Would it be better if cinematographer Andrzej Sekula weren’t really boring? Maybe. Sekula lights the picture to emphasize the performances, which is fine, only it’s not all close-ups or medium shots where it’d be appropriate. The solid, but not startling, editing from Sally Menke helps things a little though. There’s an energy to the film and when it goes slack, Fiction gets a little too long in the tooth. Since it’s three separate chapters, it’s particularly annoying when it goes slack right off with Thurman and Travolta’s date. Willis and Rhames’s story immediately saves the picture. Jackson and Travolta basically coast through on the last one.

Oh, and Tim Roth and Amanda Plummer aren’t good enough. Some of it’s the writing, some of it’s the directing, but quite a bit of it is their performances. It’s a strange misstep too, since Tarantino’s attention to narrative tone is one of the best things about the film.
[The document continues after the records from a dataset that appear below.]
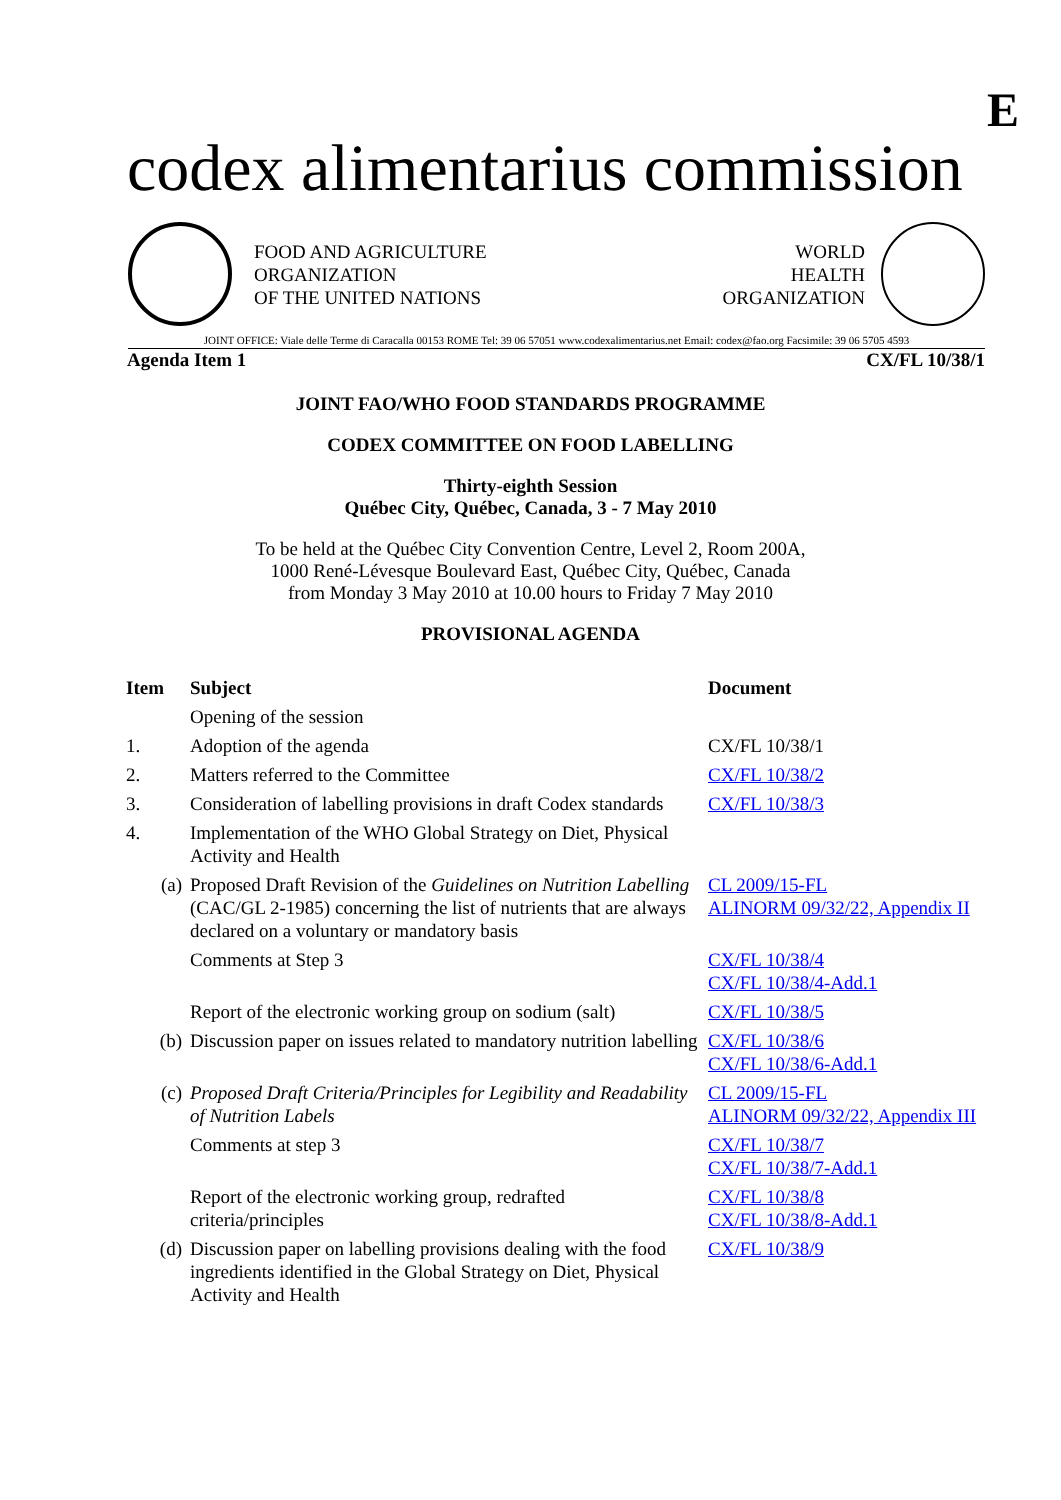E
codex alimentarius commission
FOOD AND AGRICULTURE
ORGANIZATION
OF THE UNITED NATIONS
WORLD
HEALTH
ORGANIZATION
JOINT OFFICE: Viale delle Terme di Caracalla 00153 ROME Tel: 39 06 57051 www.codexalimentarius.net Email: codex@fao.org Facsimile: 39 06 5705 4593
Agenda Item 1 CX/FL 10/38/1
JOINT FAO/WHO FOOD STANDARDS PROGRAMME
CODEX COMMITTEE ON FOOD LABELLING
Thirty-eighth Session
Québec City, Québec, Canada, 3 - 7 May 2010
To be held at the Québec City Convention Centre, Level 2, Room 200A,
1000 René-Lévesque Boulevard East, Québec City, Québec, Canada
from Monday 3 May 2010 at 10.00 hours to Friday 7 May 2010
PROVISIONAL AGENDA
| Item | Subject | Document |
| --- | --- | --- |
| | Opening of the session | |
| 1. | Adoption of the agenda | CX/FL 10/38/1 |
| 2. | Matters referred to the Committee | CX/FL 10/38/2 |
| 3. | Consideration of labelling provisions in draft Codex standards | CX/FL 10/38/3 |
| 4. | Implementation of the WHO Global Strategy on Diet, Physical Activity and Health | |
| (a) | Proposed Draft Revision of the Guidelines on Nutrition Labelling (CAC/GL 2-1985) concerning the list of nutrients that are always declared on a voluntary or mandatory basis | CL 2009/15-FL ALINORM 09/32/22, Appendix II |
| | Comments at Step 3 | CX/FL 10/38/4 CX/FL 10/38/4-Add.1 |
| | Report of the electronic working group on sodium (salt) | CX/FL 10/38/5 |
| (b) | Discussion paper on issues related to mandatory nutrition labelling | CX/FL 10/38/6 CX/FL 10/38/6-Add.1 |
| (c) | Proposed Draft Criteria/Principles for Legibility and Readability of Nutrition Labels | CL 2009/15-FL ALINORM 09/32/22, Appendix III |
| | Comments at step 3 | CX/FL 10/38/7 CX/FL 10/38/7-Add.1 |
| | Report of the electronic working group, redrafted criteria/principles | CX/FL 10/38/8 CX/FL 10/38/8-Add.1 |
| (d) | Discussion paper on labelling provisions dealing with the food ingredients identified in the Global Strategy on Diet, Physical Activity and Health | CX/FL 10/38/9 |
Pulp Fiction is a solid, often troubling film. Tarantino doesn’t bite off more than he can chew, however–it’s assured, but not ambitious in anything but its length and bravado–because he doesn’t chew off much of anything with it.

3/4★★★

CREDITS

Directed by Quentin Tarantino; screenplay by Tarantino, based on a story by Tarantino and Roger Avary; director of photography, Andrzej Sekula; edited by Sally Menke; production designer, David Wasco; produced by Lawrence Bender; released by Miramax Films.

Starring John Travolta (Vincent Vega), Samuel L. Jackson (Jules Winnfield), Uma Thurman (Mia Wallace), Bruce Willis (Butch Coolidge), Harvey Keitel (The Wolf), Tim Roth (Pumpkin), Amanda Plummer (Honey Bunny), Maria de Medeiros (Fabienne), Ving Rhames (Marsellus Wallace), Eric Stoltz (Lance), Rosanna Arquette (Jody) and Christopher Walken (Captain Koons).